The expected output is the data itself, duplicated in full.

--- START ---

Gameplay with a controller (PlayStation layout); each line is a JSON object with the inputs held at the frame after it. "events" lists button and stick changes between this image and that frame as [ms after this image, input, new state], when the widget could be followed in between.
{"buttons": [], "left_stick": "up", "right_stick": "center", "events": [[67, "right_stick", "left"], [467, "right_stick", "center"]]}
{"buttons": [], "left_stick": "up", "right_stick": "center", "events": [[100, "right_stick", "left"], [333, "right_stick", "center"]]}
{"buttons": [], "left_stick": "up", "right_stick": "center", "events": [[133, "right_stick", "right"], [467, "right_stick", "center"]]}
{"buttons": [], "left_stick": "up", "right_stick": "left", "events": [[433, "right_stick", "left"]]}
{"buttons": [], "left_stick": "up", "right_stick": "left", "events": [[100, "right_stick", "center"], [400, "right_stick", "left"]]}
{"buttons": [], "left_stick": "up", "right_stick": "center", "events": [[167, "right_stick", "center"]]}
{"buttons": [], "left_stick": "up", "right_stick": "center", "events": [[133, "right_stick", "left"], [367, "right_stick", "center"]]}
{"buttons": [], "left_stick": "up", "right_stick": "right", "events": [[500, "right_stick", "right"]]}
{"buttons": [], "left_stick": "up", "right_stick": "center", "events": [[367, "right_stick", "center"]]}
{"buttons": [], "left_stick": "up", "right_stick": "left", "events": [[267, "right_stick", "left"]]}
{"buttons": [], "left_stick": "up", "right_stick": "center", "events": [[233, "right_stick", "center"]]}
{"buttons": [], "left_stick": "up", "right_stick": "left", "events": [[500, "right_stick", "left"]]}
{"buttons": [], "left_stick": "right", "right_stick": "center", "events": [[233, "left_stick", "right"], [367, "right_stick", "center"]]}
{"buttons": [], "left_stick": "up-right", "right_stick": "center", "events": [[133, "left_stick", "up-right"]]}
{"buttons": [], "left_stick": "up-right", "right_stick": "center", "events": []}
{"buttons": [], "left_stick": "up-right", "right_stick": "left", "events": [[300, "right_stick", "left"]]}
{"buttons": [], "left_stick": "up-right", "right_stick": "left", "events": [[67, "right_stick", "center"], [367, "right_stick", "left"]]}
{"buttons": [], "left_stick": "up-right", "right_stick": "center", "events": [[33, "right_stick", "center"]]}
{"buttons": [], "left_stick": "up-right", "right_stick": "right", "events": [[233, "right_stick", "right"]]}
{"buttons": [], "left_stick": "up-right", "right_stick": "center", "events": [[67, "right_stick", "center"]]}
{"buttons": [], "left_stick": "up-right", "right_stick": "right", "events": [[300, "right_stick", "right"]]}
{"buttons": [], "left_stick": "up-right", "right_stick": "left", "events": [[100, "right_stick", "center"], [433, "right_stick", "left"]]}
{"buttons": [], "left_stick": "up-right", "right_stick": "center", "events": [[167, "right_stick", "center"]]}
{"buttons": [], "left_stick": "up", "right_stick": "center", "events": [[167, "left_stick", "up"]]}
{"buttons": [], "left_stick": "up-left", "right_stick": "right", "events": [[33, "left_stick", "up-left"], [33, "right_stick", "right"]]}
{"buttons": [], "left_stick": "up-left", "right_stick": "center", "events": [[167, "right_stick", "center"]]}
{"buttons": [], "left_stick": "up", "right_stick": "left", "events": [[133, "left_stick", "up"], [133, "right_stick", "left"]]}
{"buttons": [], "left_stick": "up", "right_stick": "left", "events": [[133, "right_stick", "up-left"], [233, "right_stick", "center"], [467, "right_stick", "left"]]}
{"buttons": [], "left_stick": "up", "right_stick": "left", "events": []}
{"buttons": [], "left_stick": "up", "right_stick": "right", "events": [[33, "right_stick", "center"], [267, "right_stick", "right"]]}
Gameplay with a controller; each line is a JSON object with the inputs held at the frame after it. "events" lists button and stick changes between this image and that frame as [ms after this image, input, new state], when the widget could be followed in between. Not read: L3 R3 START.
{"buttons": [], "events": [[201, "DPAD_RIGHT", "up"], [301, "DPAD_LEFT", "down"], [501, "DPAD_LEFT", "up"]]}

--- END ---

### Result for this task
Gameplay with a controller (PlayStation layout); each line is a JSON object with the inputs held at the frame after it. "events" lists button and stick changes between this image and that frame as [ms after this image, input, new state], when the widget could be followed in between.
{"buttons": [], "left_stick": "up", "right_stick": "center", "events": [[67, "right_stick", "left"], [467, "right_stick", "center"]]}
{"buttons": [], "left_stick": "up", "right_stick": "center", "events": [[100, "right_stick", "left"], [333, "right_stick", "center"]]}
{"buttons": [], "left_stick": "up", "right_stick": "center", "events": [[133, "right_stick", "right"], [467, "right_stick", "center"]]}
{"buttons": [], "left_stick": "up", "right_stick": "left", "events": [[433, "right_stick", "left"]]}
{"buttons": [], "left_stick": "up", "right_stick": "left", "events": [[100, "right_stick", "center"], [400, "right_stick", "left"]]}
{"buttons": [], "left_stick": "up", "right_stick": "center", "events": [[167, "right_stick", "center"]]}
{"buttons": [], "left_stick": "up", "right_stick": "center", "events": [[133, "right_stick", "left"], [367, "right_stick", "center"]]}
{"buttons": [], "left_stick": "up", "right_stick": "right", "events": [[500, "right_stick", "right"]]}
{"buttons": [], "left_stick": "up", "right_stick": "center", "events": [[367, "right_stick", "center"]]}
{"buttons": [], "left_stick": "up", "right_stick": "left", "events": [[267, "right_stick", "left"]]}
{"buttons": [], "left_stick": "up", "right_stick": "center", "events": [[233, "right_stick", "center"]]}
{"buttons": [], "left_stick": "up", "right_stick": "left", "events": [[500, "right_stick", "left"]]}
{"buttons": [], "left_stick": "right", "right_stick": "center", "events": [[233, "left_stick", "right"], [367, "right_stick", "center"]]}
{"buttons": [], "left_stick": "up-right", "right_stick": "center", "events": [[133, "left_stick", "up-right"]]}
{"buttons": [], "left_stick": "up-right", "right_stick": "center", "events": []}
{"buttons": [], "left_stick": "up-right", "right_stick": "left", "events": [[300, "right_stick", "left"]]}
{"buttons": [], "left_stick": "up-right", "right_stick": "left", "events": [[67, "right_stick", "center"], [367, "right_stick", "left"]]}
{"buttons": [], "left_stick": "up-right", "right_stick": "center", "events": [[33, "right_stick", "center"]]}
{"buttons": [], "left_stick": "up-right", "right_stick": "right", "events": [[233, "right_stick", "right"]]}
{"buttons": [], "left_stick": "up-right", "right_stick": "center", "events": [[67, "right_stick", "center"]]}
{"buttons": [], "left_stick": "up-right", "right_stick": "right", "events": [[300, "right_stick", "right"]]}
{"buttons": [], "left_stick": "up-right", "right_stick": "left", "events": [[100, "right_stick", "center"], [433, "right_stick", "left"]]}
{"buttons": [], "left_stick": "up-right", "right_stick": "center", "events": [[167, "right_stick", "center"]]}
{"buttons": [], "left_stick": "up", "right_stick": "center", "events": [[167, "left_stick", "up"]]}
{"buttons": [], "left_stick": "up-left", "right_stick": "right", "events": [[33, "left_stick", "up-left"], [33, "right_stick", "right"]]}
{"buttons": [], "left_stick": "up-left", "right_stick": "center", "events": [[167, "right_stick", "center"]]}
{"buttons": [], "left_stick": "up", "right_stick": "left", "events": [[133, "left_stick", "up"], [133, "right_stick", "left"]]}
{"buttons": [], "left_stick": "up", "right_stick": "left", "events": [[133, "right_stick", "up-left"], [233, "right_stick", "center"], [467, "right_stick", "left"]]}
{"buttons": [], "left_stick": "up", "right_stick": "left", "events": []}
{"buttons": [], "left_stick": "up", "right_stick": "right", "events": [[33, "right_stick", "center"], [267, "right_stick", "right"]]}
Gameplay with a controller; each line is a JSON object with the inputs held at the frame after it. "events" lists button and stick changes between this image and that frame as [ms after this image, input, new state], when the widget could be followed in between. Not read: L3 R3 START.
{"buttons": [], "events": [[201, "DPAD_RIGHT", "up"], [301, "DPAD_LEFT", "down"], [501, "DPAD_LEFT", "up"]]}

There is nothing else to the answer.